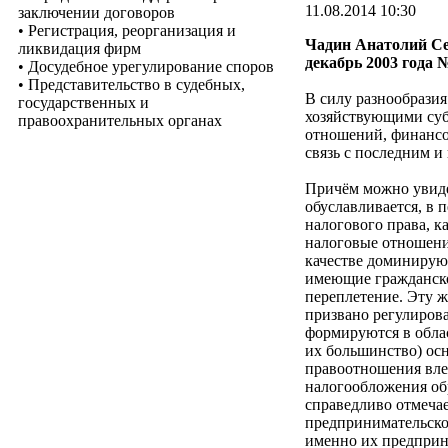
11.08.2014 10:30
заключении договоров
• Регистрация, реорганизация и
Чадин Анатолий Сер
ликвидация фирм
декабрь 2003 года №
• Досудебное урегулирование споров
• Представительство в судебных,
В силу разнообрази
государственных и
хозяйствующими суб
правоохранительных органах
отношений, финансов
связь с последним и
Причём можно увидет
обуславливается, в 
налогового права, к
налоговые отношени
качестве доминирую
имеющие гражданско
переплетение. Эту ж
призвано регулиров
формируются в облас
их большинство) ос
правоотношения вле
налогообложения обр
справедливо отмечае
предпринимательско
именно их предприн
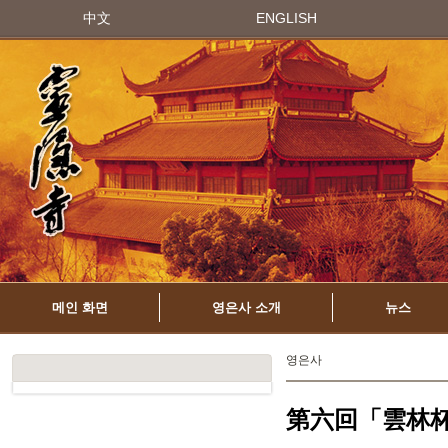
中文
ENGLISH
메인 화면
영은사 소개
뉴스
영은사
第六回「雲林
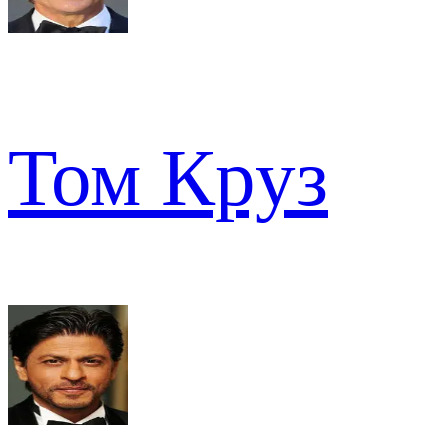
Том Круз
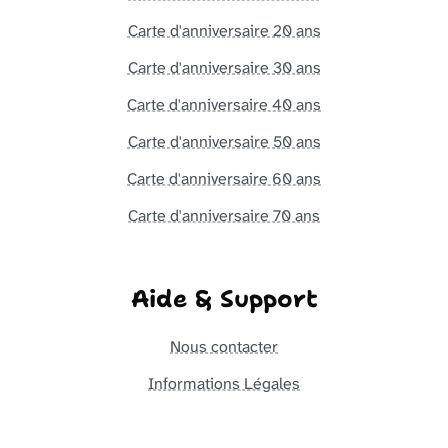
Carte d'anniversaire 20 ans
Carte d'anniversaire 30 ans
Carte d'anniversaire 40 ans
Carte d'anniversaire 50 ans
Carte d'anniversaire 60 ans
Carte d'anniversaire 70 ans
Aide & Support
Nous contacter
Informations Légales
+ + +
■ **WHAT YOU WILL DO**: Duplicate every line of text in the data above, character for character, leaving the pictures out of the answer.

■ **WRITTEN SOLUTION**:
11.08.2014 10:30
заключении договоров
• Регистрация, реорганизация и
Чадин Анатолий Сер
ликвидация фирм
декабрь 2003 года №
• Досудебное урегулирование споров
• Представительство в судебных,
В силу разнообрази
государственных и
хозяйствующими суб
правоохранительных органах
отношений, финансов
связь с последним и
Причём можно увидет
обуславливается, в 
налогового права, к
налоговые отношени
качестве доминирую
имеющие гражданско
переплетение. Эту ж
призвано регулиров
формируются в облас
их большинство) ос
правоотношения вле
налогообложения обр
справедливо отмечае
предпринимательско
именно их предприн
中文
ENGLISH
메인 화면
영은사 소개
뉴스
영은사
第六回「雲林
Том Круз
Carte d'anniversaire 20 ans
Carte d'anniversaire 30 ans
Carte d'anniversaire 40 ans
Carte d'anniversaire 50 ans
Carte d'anniversaire 60 ans
Carte d'anniversaire 70 ans
Aide & Support
Nous contacter
Informations Légales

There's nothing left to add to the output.